40. También siguiendo fuentes antiguas, pero que no están documentadas por orales y tardías, Conde Torrens resuelve el problema en el plano ficcional al encargar a Elena, madre de Constantino, de la investigación que develó la patraña de Fausta: esta le mostró a Constantino, como prueba de su acusación, restos del semen vertido en la cama por Crispo cuando intentó violarla. Pero no contó con la sagacidad de Elena, que le llevaba años de experiencia, y lo primero que investigó en el entorno familiar fue que Crispo estuvo con ella y Constancia en la casa imperial la tarde en que Fausta dijo que intentó violarla. El resto es argucia y conclusión del drama: Elena, como buena detective, descubre que Fausta le exigió una muestra de semen a uno de los oficiales de su guarda y la vertió en la cama. Cuando Elena le revela el resultado de su investigación a Constantino, este decretó ipso facto la muerte de Fausta por traición política, no por infidelidad. Ella le despojó de un poder reservado únicamente al Emperador. Y en el caso de Crispo, para el novelista Conde Torrens, fue un asesinato producto de la ira y del poder absoluto de Constantino, que a partir de la derrota de Licinio, se convirtió poco a poco en dictatorial y, por supuesto, posee una connotación política, porque esa orden de muerte en Pola de Istría, cerca de Sirmio, albergaba mucha posibilidad de producirse, porque ya Constantino le había advertido a su hijo que a la púrpura no se renunciaba y que él tenía derecho de vida y muerte sobre sus familiares. Allí donde las fuentes históricas fallan, la novela o el poema suplen esa falencia. Dante y Conde Torrens lo prueban a través de la veritas fictio.

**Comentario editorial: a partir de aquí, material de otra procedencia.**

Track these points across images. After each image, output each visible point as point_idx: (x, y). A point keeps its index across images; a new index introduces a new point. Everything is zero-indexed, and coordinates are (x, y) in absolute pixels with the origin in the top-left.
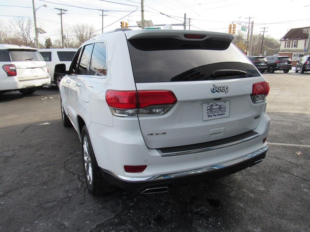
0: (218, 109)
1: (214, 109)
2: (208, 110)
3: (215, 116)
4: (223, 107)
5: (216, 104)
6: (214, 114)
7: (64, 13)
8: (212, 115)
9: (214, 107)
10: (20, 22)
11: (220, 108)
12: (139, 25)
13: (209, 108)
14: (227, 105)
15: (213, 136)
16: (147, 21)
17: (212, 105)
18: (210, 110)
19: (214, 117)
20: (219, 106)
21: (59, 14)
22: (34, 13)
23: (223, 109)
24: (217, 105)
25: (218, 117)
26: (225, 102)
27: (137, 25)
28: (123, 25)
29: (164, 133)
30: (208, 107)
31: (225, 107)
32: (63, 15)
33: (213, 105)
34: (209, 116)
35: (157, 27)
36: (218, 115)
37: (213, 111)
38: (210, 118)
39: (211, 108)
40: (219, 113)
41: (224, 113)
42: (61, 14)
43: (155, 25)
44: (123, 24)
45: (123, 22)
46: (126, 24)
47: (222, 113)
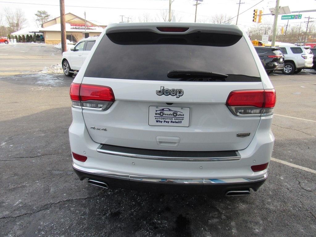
0: (172, 115)
1: (166, 115)
2: (156, 114)
3: (167, 122)
4: (179, 113)
5: (168, 109)
6: (165, 120)
7: (199, 4)
8: (163, 120)
9: (165, 112)
10: (164, 14)
11: (175, 115)
12: (272, 13)
13: (159, 112)
14: (186, 112)
15: (162, 144)
16: (283, 7)
17: (163, 110)
18: (160, 114)
19: (167, 124)
20: (173, 112)
21: (195, 5)
22: (170, 5)
23: (179, 116)
24: (170, 110)
25: (170, 124)
26: (182, 109)
27: (270, 13)
28: (255, 14)
29: (105, 130)
30: (156, 111)
31: (182, 114)
32: (198, 5)
33: (165, 110)
34: (157, 121)
35: (297, 14)
36: (172, 122)
37: (164, 116)
38: (159, 124)
39: (161, 113)
40: (173, 120)
41: (181, 122)
42: (196, 5)
43: (293, 12)
44: (256, 12)
45: (257, 10)
46: (261, 12)
47: (177, 121)
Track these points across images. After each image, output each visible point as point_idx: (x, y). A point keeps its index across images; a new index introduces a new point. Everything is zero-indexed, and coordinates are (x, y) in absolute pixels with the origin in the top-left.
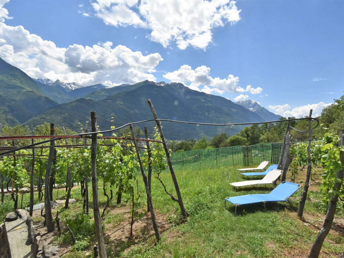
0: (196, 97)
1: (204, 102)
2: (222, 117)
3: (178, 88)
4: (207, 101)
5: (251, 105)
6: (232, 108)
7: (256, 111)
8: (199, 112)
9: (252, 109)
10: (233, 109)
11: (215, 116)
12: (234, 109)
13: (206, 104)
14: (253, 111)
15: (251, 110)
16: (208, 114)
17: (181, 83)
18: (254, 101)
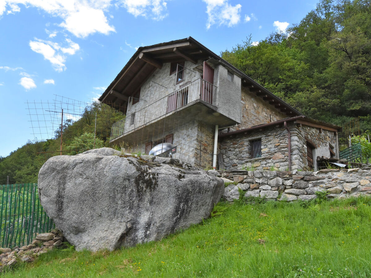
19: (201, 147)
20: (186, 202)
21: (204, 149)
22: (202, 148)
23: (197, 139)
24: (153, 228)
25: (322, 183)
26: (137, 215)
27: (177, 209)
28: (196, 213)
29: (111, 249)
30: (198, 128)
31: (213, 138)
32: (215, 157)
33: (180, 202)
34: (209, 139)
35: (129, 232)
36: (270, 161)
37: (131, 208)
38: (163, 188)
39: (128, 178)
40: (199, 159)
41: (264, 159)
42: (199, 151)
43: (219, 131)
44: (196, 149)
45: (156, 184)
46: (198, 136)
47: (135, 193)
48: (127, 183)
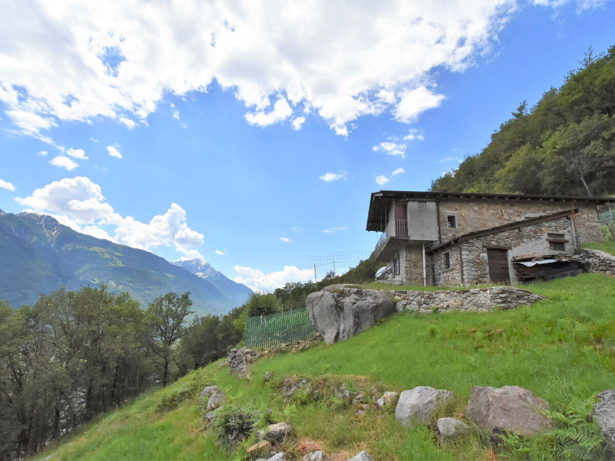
0: (89, 249)
1: (107, 259)
2: (146, 289)
3: (41, 226)
4: (115, 258)
5: (199, 268)
6: (167, 273)
7: (207, 278)
8: (94, 280)
9: (201, 274)
10: (168, 275)
11: (131, 288)
12: (170, 273)
13: (113, 265)
14: (203, 277)
15: (200, 276)
16: (115, 283)
17: (50, 217)
18: (205, 262)
19: (410, 264)
20: (358, 318)
21: (415, 265)
22: (412, 265)
23: (406, 260)
24: (346, 333)
25: (436, 301)
26: (339, 326)
27: (355, 322)
28: (365, 324)
29: (332, 343)
30: (406, 251)
31: (422, 255)
32: (424, 270)
33: (355, 318)
34: (419, 256)
35: (338, 334)
36: (454, 271)
37: (337, 322)
38: (347, 310)
39: (332, 306)
40: (409, 274)
41: (451, 270)
42: (409, 268)
43: (426, 248)
44: (406, 267)
45: (343, 309)
46: (406, 257)
47: (336, 314)
48: (332, 308)
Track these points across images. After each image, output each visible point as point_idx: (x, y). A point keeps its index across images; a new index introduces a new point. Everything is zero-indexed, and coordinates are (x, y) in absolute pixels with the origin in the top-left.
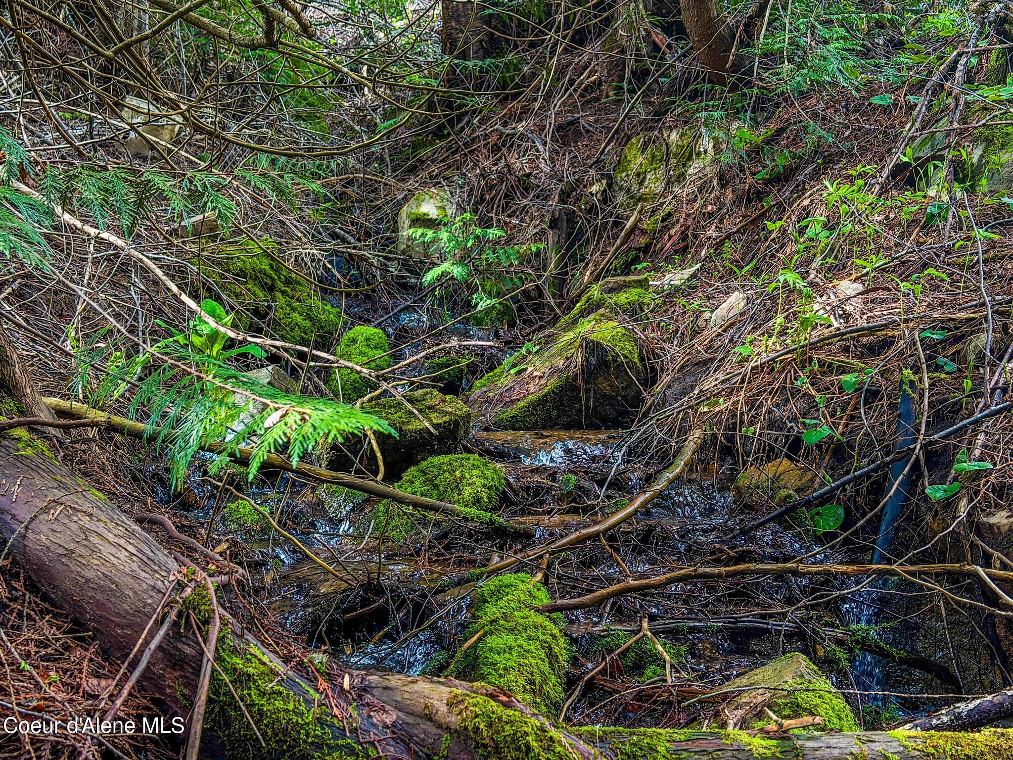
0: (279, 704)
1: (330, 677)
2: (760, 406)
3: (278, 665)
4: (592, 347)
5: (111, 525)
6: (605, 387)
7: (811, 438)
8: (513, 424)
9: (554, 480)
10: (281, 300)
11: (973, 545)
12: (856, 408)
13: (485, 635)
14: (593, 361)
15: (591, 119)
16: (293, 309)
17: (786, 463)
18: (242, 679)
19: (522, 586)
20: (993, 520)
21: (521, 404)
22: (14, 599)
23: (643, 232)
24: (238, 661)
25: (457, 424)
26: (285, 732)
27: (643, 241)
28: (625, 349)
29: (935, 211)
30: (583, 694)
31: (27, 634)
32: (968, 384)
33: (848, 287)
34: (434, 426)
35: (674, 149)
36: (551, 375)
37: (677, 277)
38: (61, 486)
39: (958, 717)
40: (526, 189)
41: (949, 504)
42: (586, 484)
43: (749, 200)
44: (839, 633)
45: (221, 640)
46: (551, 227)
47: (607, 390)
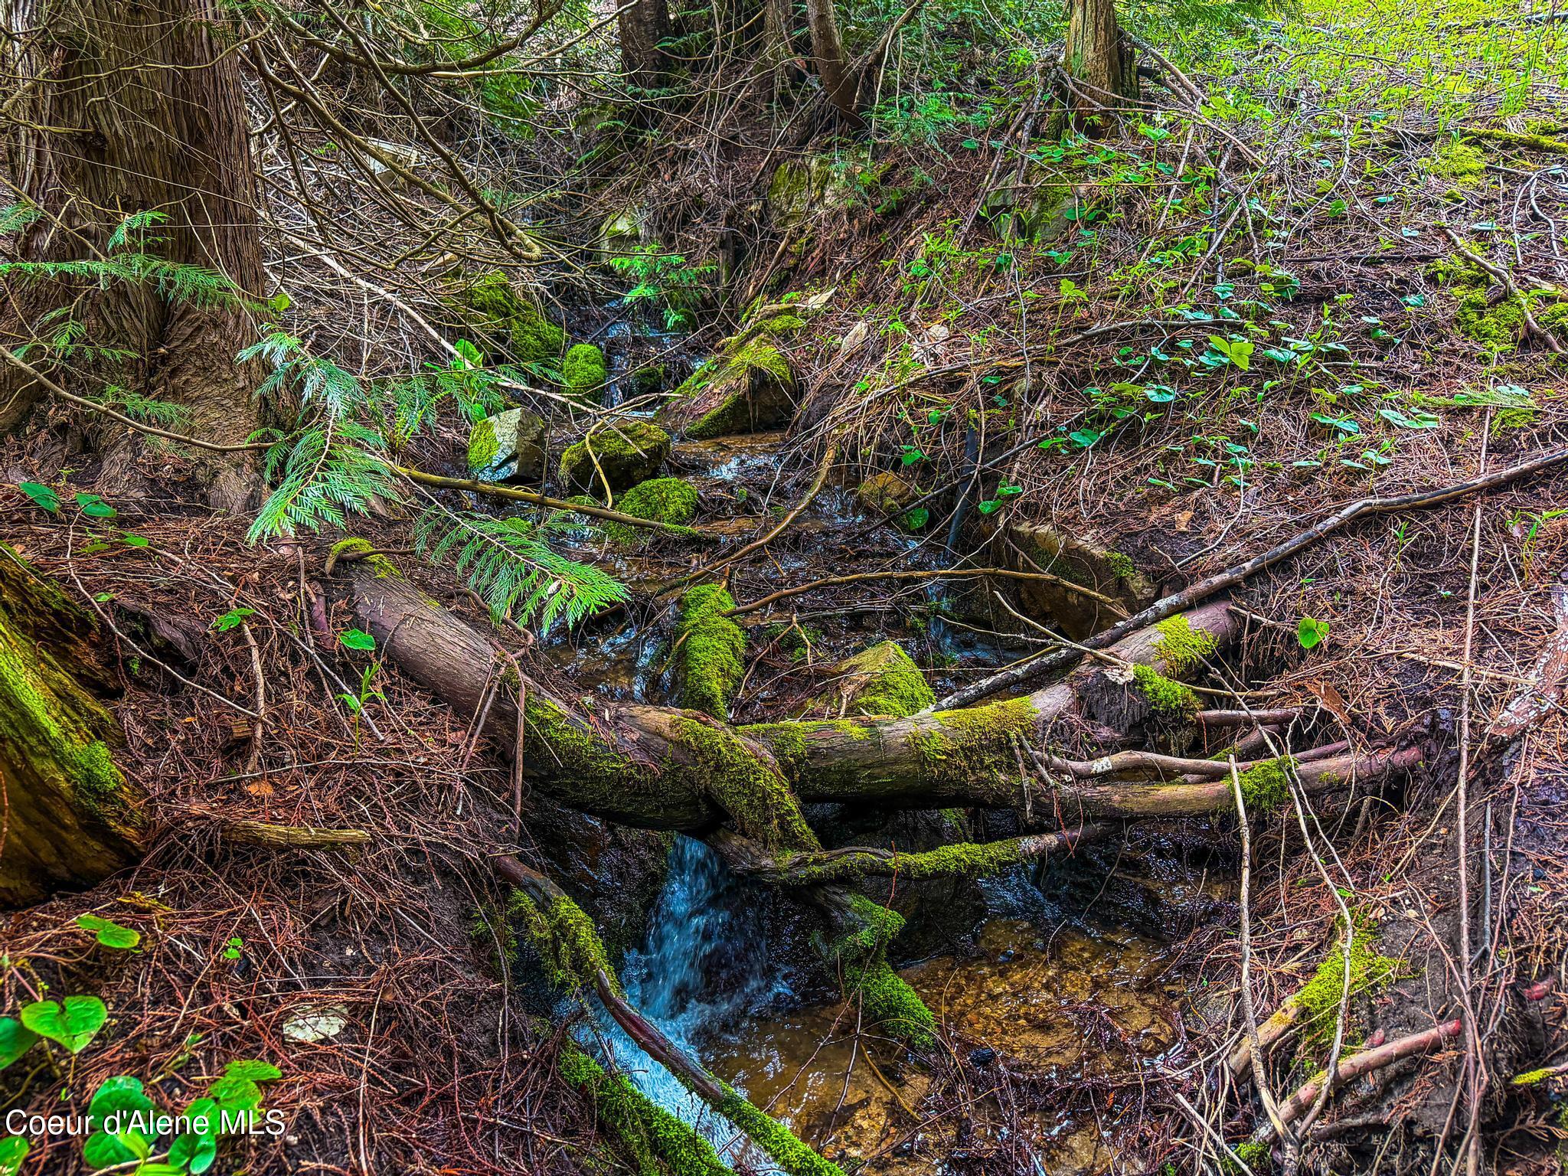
0: (567, 735)
1: (596, 713)
2: (875, 431)
3: (563, 709)
4: (756, 372)
5: (447, 628)
6: (767, 400)
7: (907, 460)
8: (701, 435)
9: (732, 493)
10: (516, 325)
11: (1007, 545)
12: (939, 435)
13: (689, 636)
14: (757, 382)
15: (748, 133)
16: (526, 332)
17: (891, 473)
18: (543, 723)
19: (713, 595)
20: (1020, 529)
21: (706, 417)
22: (393, 684)
23: (792, 255)
24: (539, 712)
25: (660, 447)
26: (573, 752)
27: (792, 262)
28: (780, 371)
29: (1003, 261)
30: (756, 669)
31: (407, 709)
32: (1012, 422)
33: (938, 331)
34: (645, 451)
35: (814, 174)
36: (727, 392)
37: (817, 301)
38: (411, 602)
39: (980, 690)
40: (699, 208)
41: (993, 517)
42: (754, 495)
43: (871, 232)
44: (920, 608)
45: (527, 700)
46: (721, 247)
47: (768, 402)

41. La tempestad que desató la muerte de Crispo, Fausta y Licinio el Joven fue una purga y muerte, por parte de Constantino el Grande, de los generales, administradores e intelectuales ligados a los Augustos Maximiano, Majencio y Licinio. Pero a la muerte de Crispo, sin que la difunta Fausta lo sospechara, los cargos de Augusto y Césares recayeron en sus hijos.
42. Luego de la muerte de Constantino en el año 337, le sucedió su hijo Constantino II, quien gobernó junto a sus hermanos Constancio II y Valente. Pero vino la división entre los hermanos por causa de lo teológico-político: Constantino II, emperador de la parte occidental del Imperio abrazó el cristianismo ortodoxo salido del Concilio de Nicea y Constancio II abrazó el arrianismo, que prosperó en la parte oriental del Imperio, y que fue la corriente que favoreció, como religión oficial del Imperio, su padre Constantino el Grande, quien nunca se convirtió al cristianismo, como ya se vio, sino que creó, con el derecho que le otorgaba su divinidad, una nueva religión para la plebe, como forma de garantizar la unidad política del Imperio sacudida por las rebeliones que afloraron en todas las fronteras esclavizadas del imperio romano. La dinastía que Constantino el Grande vislumbró gobernaría a Roma durante mil años, quedó sepultada en el polvo de la historia cuando ascendió al trono Teodosio el Grande en el año 395.
43. En conclusión, si desean sobrevivir como hasta ahora lo han logrado, la Iglesia católica y sus ideólogos jesuitas deberán abocarse algún día a revisar la saga del surgimiento histórico del cristianismo y a revisar también el papel de Constantino el Grande, ese gran santurrón y asesino, en esta proeza iniciada en el año 303 de la llamada era cristiana. Pero me pregunto, con toda la duda razonable del mundo, si semejante revisión sería posible sin que la Iglesia se deshaga como sistema teológico-político al servicio del mantenimiento del orden social terrenal y celestial.